Materials and Methods: Curcumin and its analogues were subjected to docking using PDE4A,
PDE4B, PDE4C and PDE4D as the targets. A data set comprising 18 analogues of curcumin, was
used as ligands for docking of PDE4 subtypes. Curcumin was used as the standard for comparison.
Docking was performed using AutoDock Vina 1.1.2 software integrated in LigandScout 4.1. During
this process water molecules were removed from proteins, charges were added and receptor
structures were minimised by applying suitable force fields. The docking scores were compared,
and the selectivity of compounds for PDE4B over PDE4D was calculated as well.

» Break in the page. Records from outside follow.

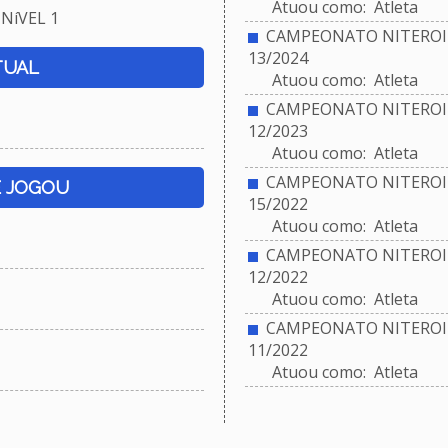
Atuou como: Atleta
NíVEL 1
CAMPEONATO NITEROIE
13/2024
TUAL
Atuou como: Atleta
CAMPEONATO NITEROIE
12/2023
Atuou como: Atleta
CAMPEONATO NITEROIE
E JOGOU
15/2022
Atuou como: Atleta
CAMPEONATO NITEROIE
12/2022
Atuou como: Atleta
CAMPEONATO NITEROIE
11/2022
Atuou como: Atleta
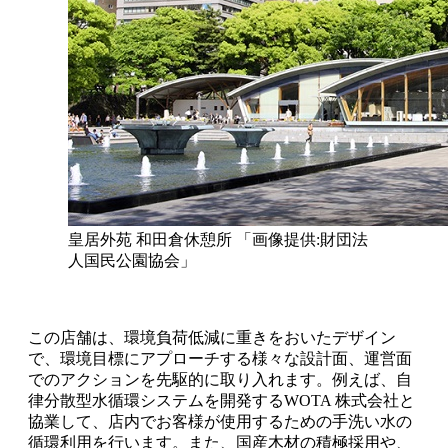
皇居外苑 和田倉休憩所 「画像提供:財団法
人国民公園協会」
この店舗は、環境負荷低減に重きをおいたデザイン
で、環境目標にアプローチする様々な設計面、運営面
でのアクションを先駆的に取り入れます。例えば、自
律分散型水循環システムを開発するWOTA 株式会社と
協業して、店内でお客様が使用するための手洗い水の
循環利用を行います。また、国産木材の積極採用や、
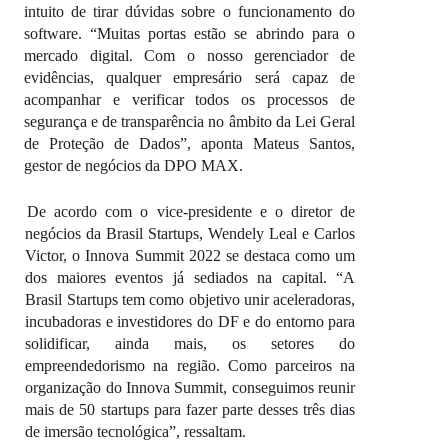
intuito de tirar dúvidas sobre o funcionamento do 
software. “Muitas portas estão se abrindo para o 
mercado digital. Com o nosso gerenciador de 
evidências, qualquer empresário será capaz de 
acompanhar e verificar todos os processos de 
segurança e de transparência no âmbito da Lei Geral 
de Proteção de Dados”, aponta Mateus Santos, 
gestor de negócios da DPO MAX. 
De acordo com o vice-presidente e o diretor de 
negócios da Brasil Startups, Wendely Leal e Carlos 
Victor, o Innova Summit 2022 se destaca como um 
dos maiores eventos já sediados na capital. “A 
Brasil Startups tem como objetivo unir aceleradoras, 
incubadoras e investidores do DF e do entorno para 
solidificar, ainda mais, os setores do 
empreendedorismo na região. Como parceiros na 
organização do Innova Summit, conseguimos reunir 
mais de 50 startups para fazer parte desses três dias 
de imersão tecnológica”, ressaltam.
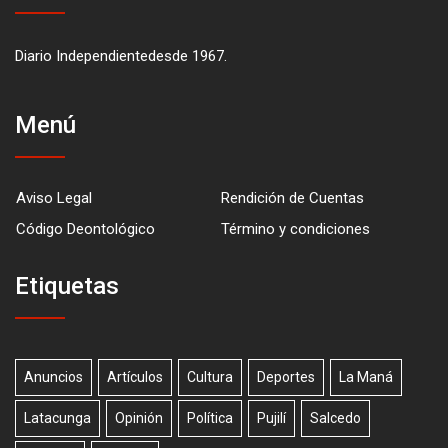
Diario Independientedesde 1967.
Menú
Aviso Legal
Rendición de Cuentas
Código Deontológico
Término y condiciones
Etiquetas
Anuncios
Artículos
Cultura
Deportes
La Maná
Latacunga
Opinión
Política
Pujilí
Salcedo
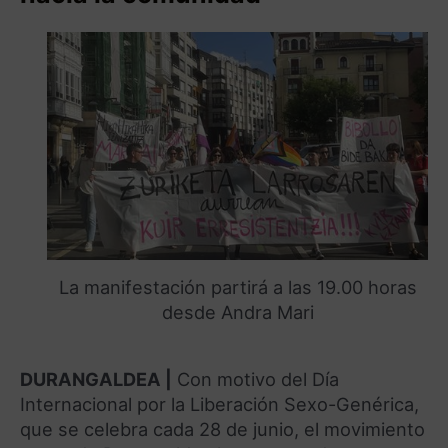
La manifestación partirá a las 19.00 horas
desde Andra Mari
DURANGALDEA |
Con motivo del Día
Internacional por la Liberación Sexo-Genérica,
que se celebra cada 28 de junio, el movimiento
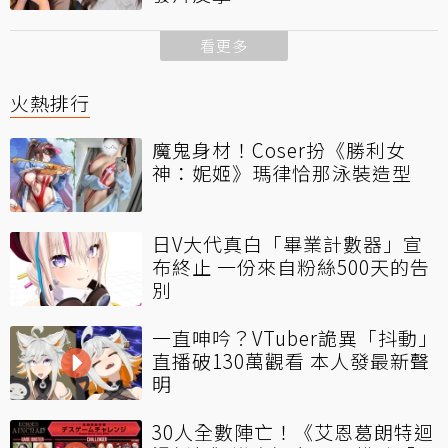
看更多
火熱排行
魔鬼身材！Coser扮《勝利女
神：妮姬》瑪律恰那泳裝造型
日V大代真白「畢業計數器」宣
布終止 一份來自粉絲500天的告
別
一直呻吟？VTuber詭異「抖動」
直播破130萬觀看 本人發最新聲
明
30人全數陣亡！《艾恩葛朗特迴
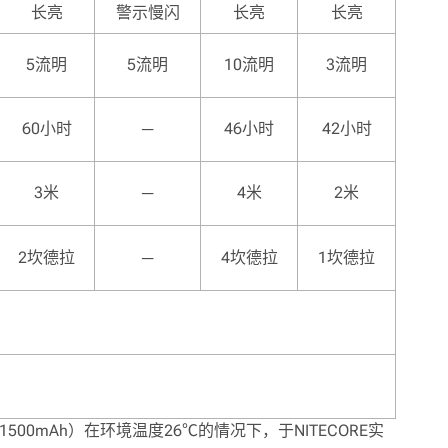
长亮
警示慢闪
长亮
长亮
5流明
5流明
10流明
3流明
60小时
─
46小时
42小时
3米
─
4米
2米
2坎德拉
─
4坎德拉
1坎德拉
（1500mAh）在环境温度26℃的情况下，于NITECORE实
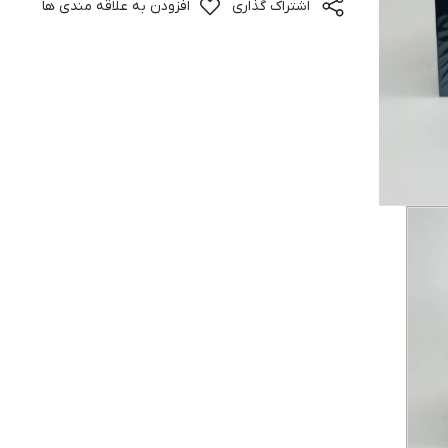
اشتراک گذاری
افزودن به علاقه مندی ها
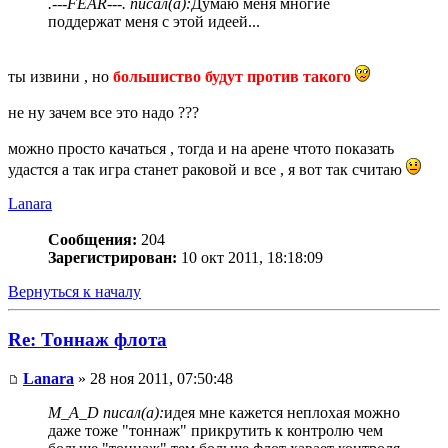
.---FEAR---. писал(а):
Думаю меня многие
поддержат меня с этой идеей...
ты извини , но
большиство будут против такого
не ну зачем все это надо ???
можно просто качаться , тогда и на арене чтото показать
удастся а так игра станет раковой и все , я вот так считаю
Lanara
Сообщения:
204
Зарегистрирован:
10 окт 2011, 18:18:09
Вернуться к началу
Re: Тоннаж флота
Lanara
» 28 ноя 2011, 07:50:48
M_A_D писал(а):
идея мне кажется неплохая можно
даже тоже "тоннаж" прикрутить к контролю чем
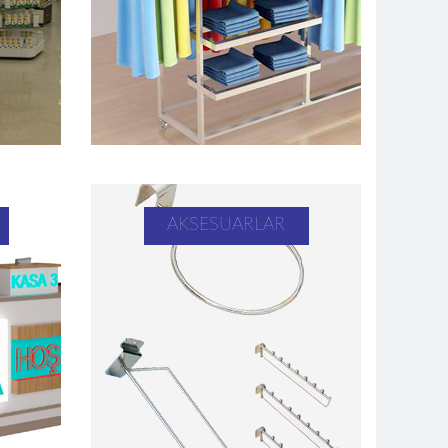
AKSESUARLAR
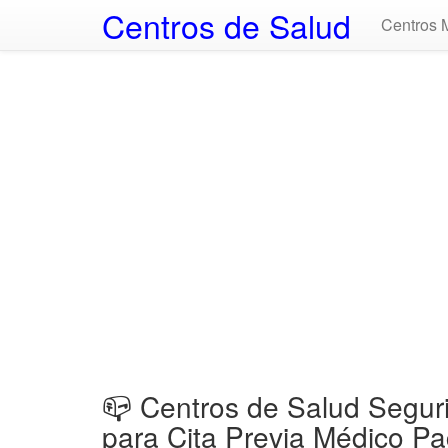
Centros de Salud
Centros 
📪 Centros de Salud Segu
para Cita Previa Médico Pa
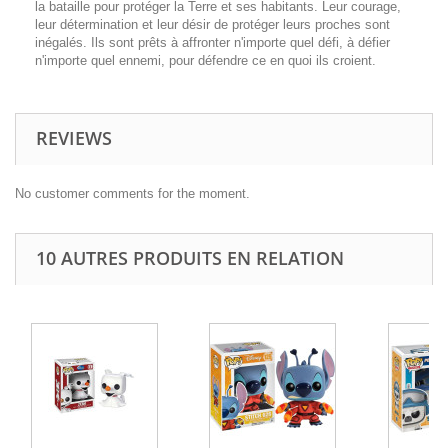
la bataille pour protéger la Terre et ses habitants. Leur courage,
leur détermination et leur désir de protéger leurs proches sont
inégalés. Ils sont prêts à affronter n'importe quel défi, à défier
n'importe quel ennemi, pour défendre ce en quoi ils croient.
REVIEWS
No customer comments for the moment.
10 AUTRES PRODUITS EN RELATION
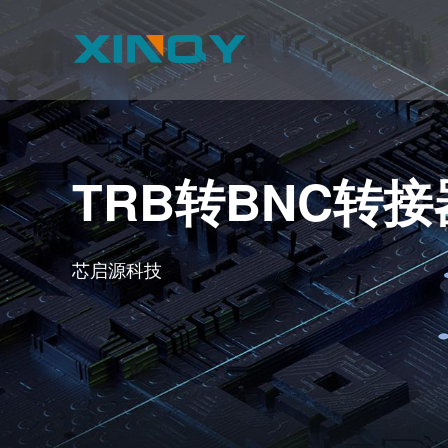
TRB转BNC转接
芯启源科技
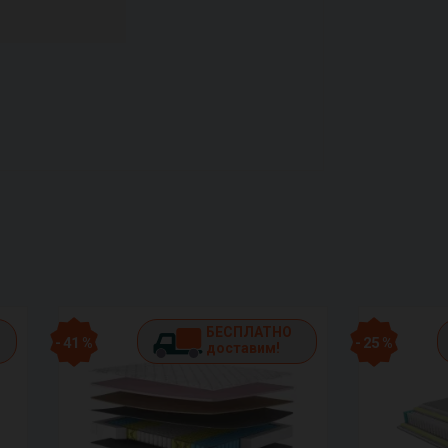
БЕСПЛАТНО
- 41 %
- 25 %
доставим!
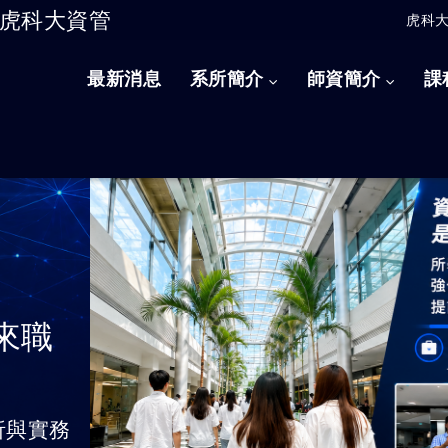
虎科大資管
虎科
跳到主要內容
最新消息
系所簡介
師資簡介
課
未來職
析與實務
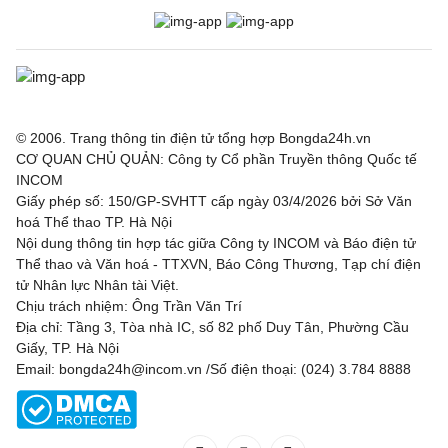
© 2006. Trang thông tin điện tử tổng hợp Bongda24h.vn
CƠ QUAN CHỦ QUẢN: Công ty Cổ phần Truyền thông Quốc tế
INCOM
Giấy phép số: 150/GP-SVHTT cấp ngày 03/4/2026 bởi Sở Văn
hoá Thể thao TP. Hà Nội
Nội dung thông tin hợp tác giữa Công ty INCOM và Báo điện tử
Thể thao và Văn hoá - TTXVN, Báo Công Thương, Tạp chí điện
tử Nhân lực Nhân tài Việt.
Chịu trách nhiệm: Ông Trần Văn Trí
Địa chỉ: Tầng 3, Tòa nhà IC, số 82 phố Duy Tân, Phường Cầu
Giấy, TP. Hà Nội
Email: bongda24h@incom.vn /Số điện thoại: (024) 3.784 8888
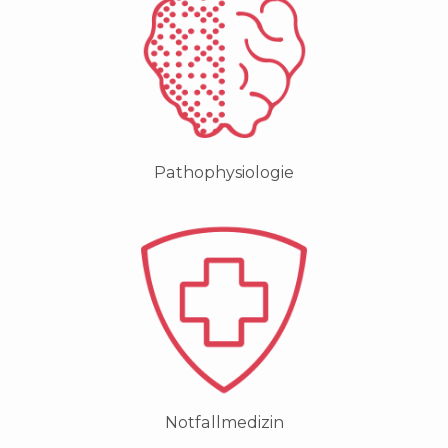
Pathophysiologie
Notfallmedizin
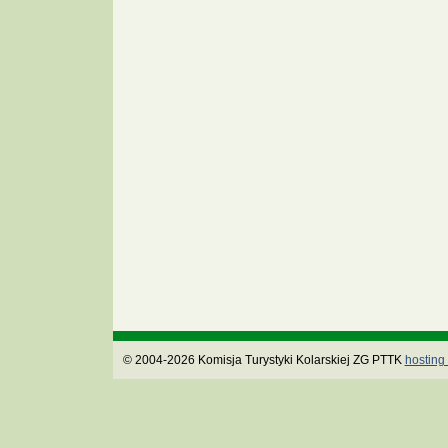
© 2004-2026 Komisja Turystyki Kolarskiej ZG PTTK
hosting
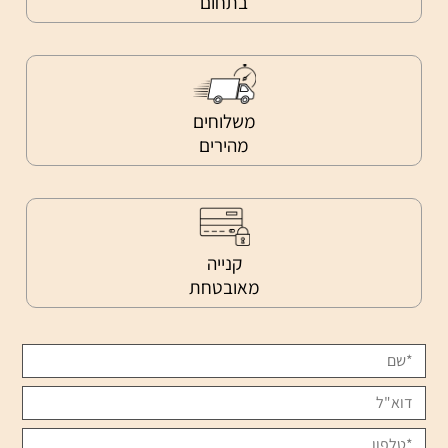
בתחום
משלוחים
מהירים
קנייה
מאובטחת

Results: All curcumin analogues used in the study showed good binding affinity with all PDE4
subtypes, with evident selectivity towards PDE4B subtype. Analogue A11 provides the highest
binding affinity among all ligands.
Conclusion: Curcumin and analogues have moderate to strong affinity towards all PDE4 subtypes
and have evident selectivity towards PDE4B. The Oxygen atom of the methoxy group plays a key
role in PDE4B binding and any alterations could interfere with the binding. Tetrahydropyran side
chain and heterocyclic rings are also suggested to be helpful in PDE4B binding.